# [TEXT PASSAGE]
== Segment start ==


    Why not call around to find out. Real Estate Attorneys or title companies would be my starting point.

  • brickeyee
    11 years ago

    If you wait to receive it from the estate you get a stepped up cost basis since the estate pays any taxes due.

    Talk with an attorney familiar with RE, inheritance, and elder law.

    If you purchase now there may be taxes due from the seller to the feds/state/local depending on the value and how long they have owned and lived there.

  • liriodendron
    11 years ago

    The other issue is the price you may pay.

    Here's a scenario: Suppose you buy it at price that your generous parents think is OK, but maybe it's not a full appraised value. Not a bad deal (except that as Brickeye noted above you are screwing yourself out of a substantial tax break that would come to you as a result of inheriting the property and your parents may have to pay some taxes that would be avoided by transfer after death). But anyway, to get back to my example where your parents don't sell you the property for at least the well-documented, fair market value at the time. Then if they have reverses in health and finances and need to qualify for MedicAID (not Medicare, that's something different) to cover long term care in a nursing home, there is a look-back provision that hunts for intra-familiy wealth transfers done - even unintentionally at the time - to avoid paying for the care. That could disqualify them from much-needed assistance, or require you to reimburse the system for the difference.

    Not knowing why you want to buy the house - perhaps you just want to and your parents would otherwise want to sell it anyway - makes it hard to give the necessary tax, inheritance and financial advice.

    One other thing, if the proposed plan you suggest boosts your parents' income up due to capital gains on the sale, that could affect their Medicare premiums for that year.

== Segment end ==

(Collected data entries)
== Segment start ==

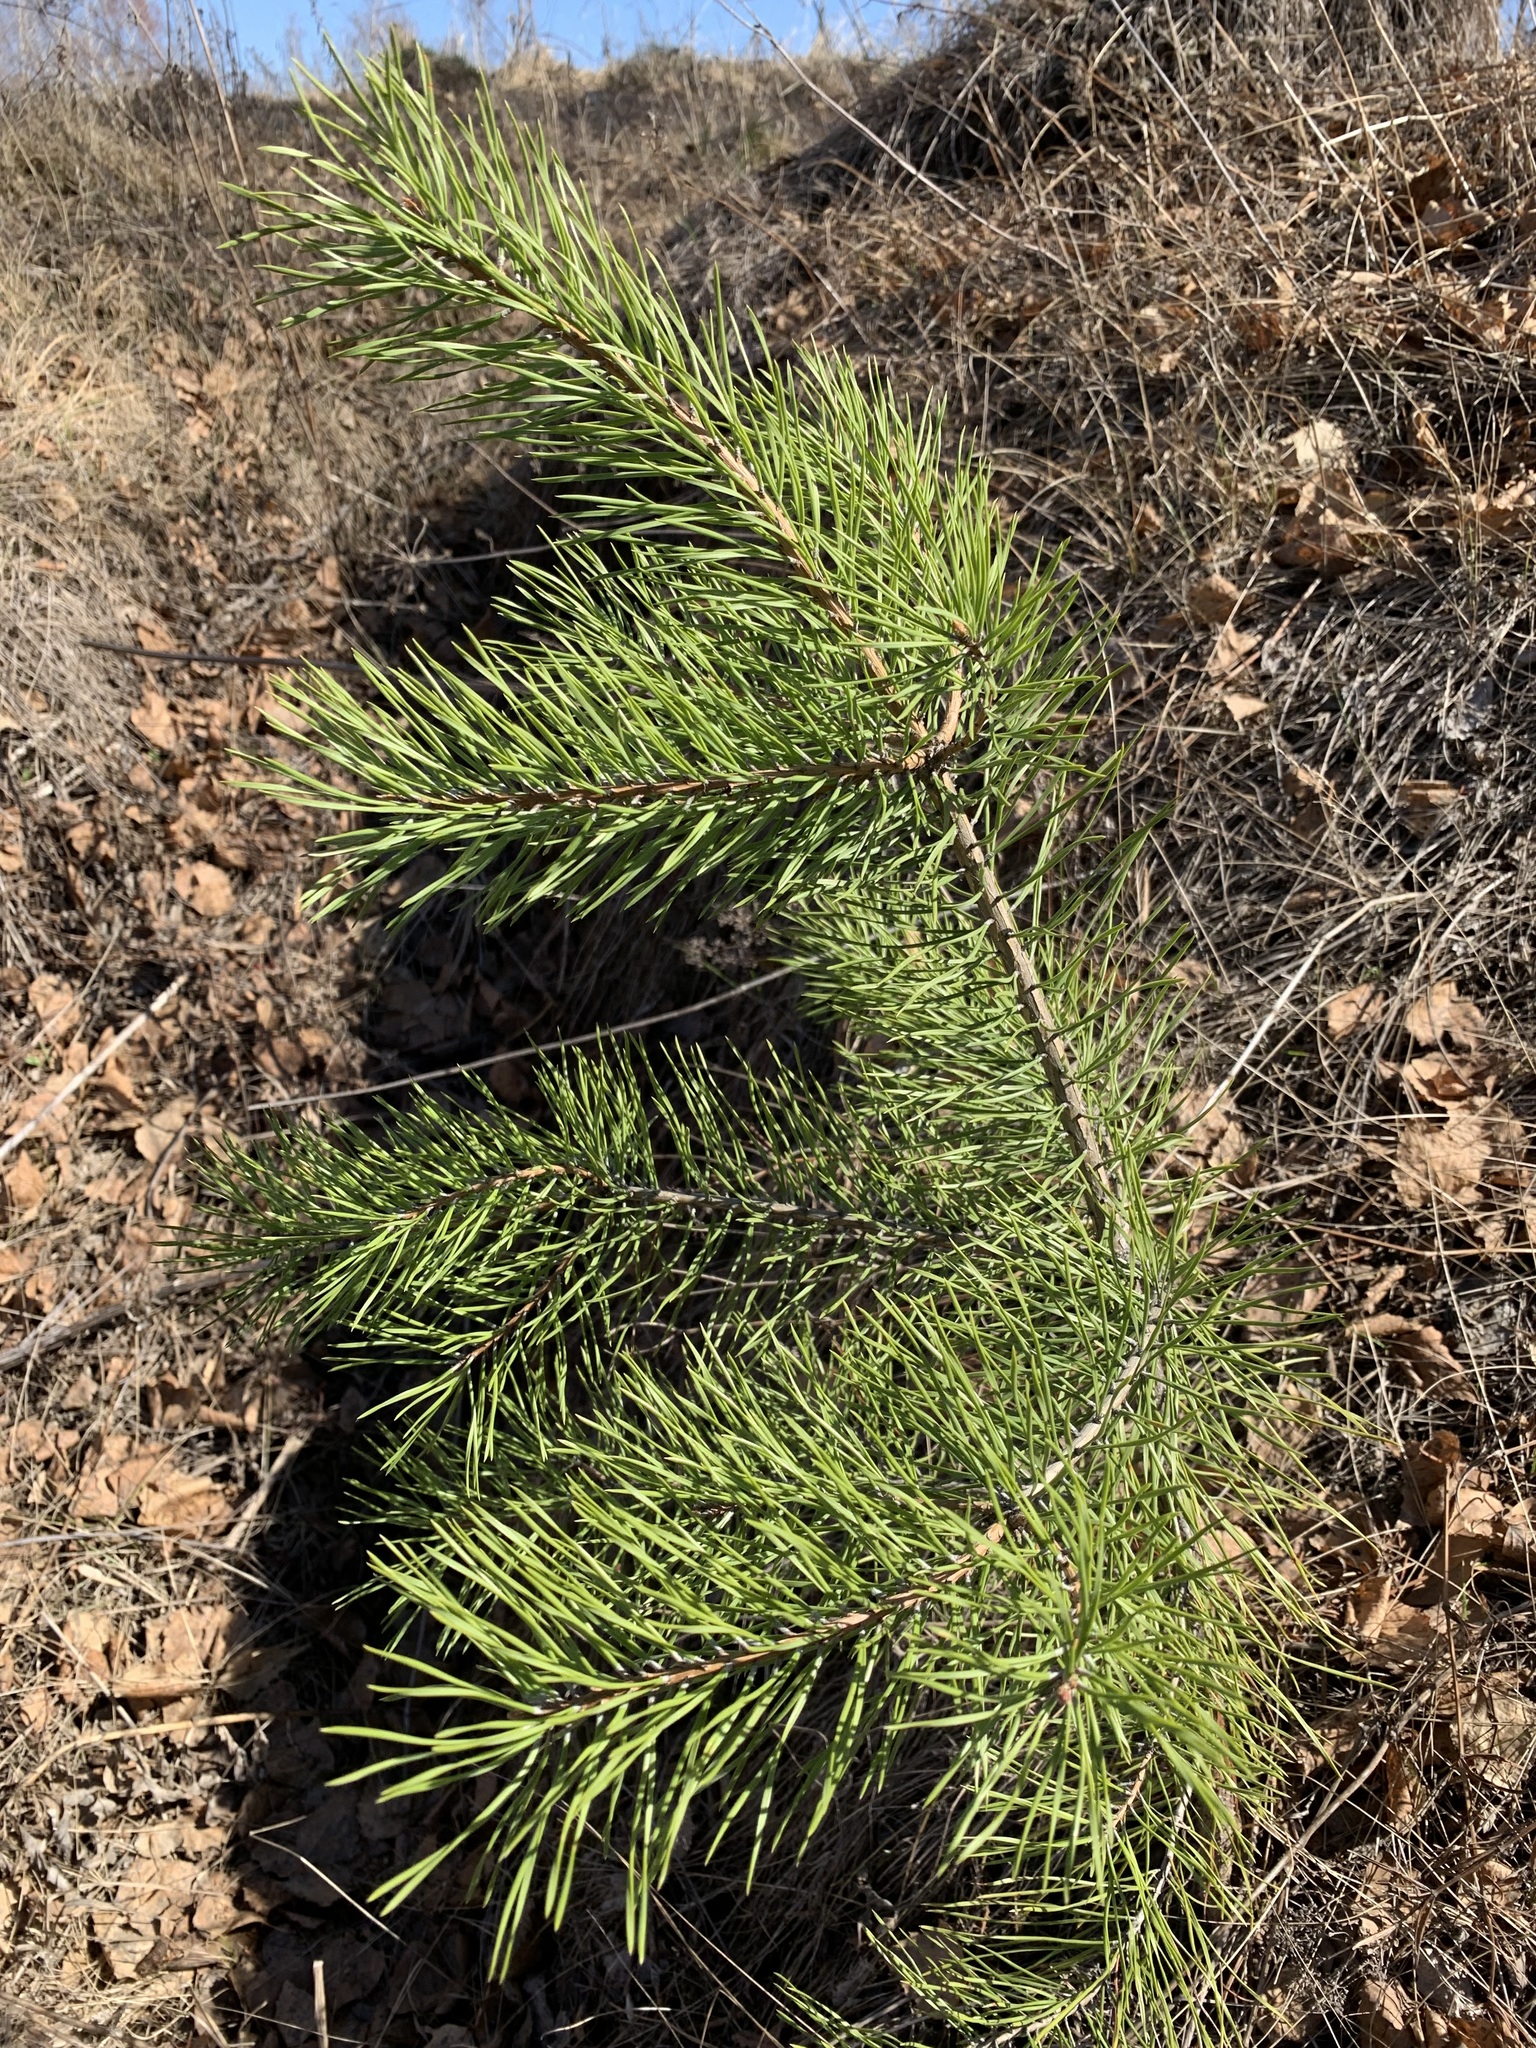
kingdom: Plantae
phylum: Tracheophyta
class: Pinopsida
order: Pinales
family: Pinaceae
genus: Pinus
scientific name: Pinus sylvestris
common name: Scots pine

== Segment end ==

# [EXERCISE]
Answer these questions from the home-purchase discussion:
1. Which two kinds of businesses are named as a starting point for calling around?
2. What kind of cost basis do you get if you wait to receive the house from the estate?
3. What could a rise in the parents' income from capital gains on the sale affect?
Rely only on the home-purchase discussion, not the material.

# [RESPONSE]
1. Real estate attorneys or title companies.
2. A stepped-up cost basis.
3. Their Medicare premiums for that year.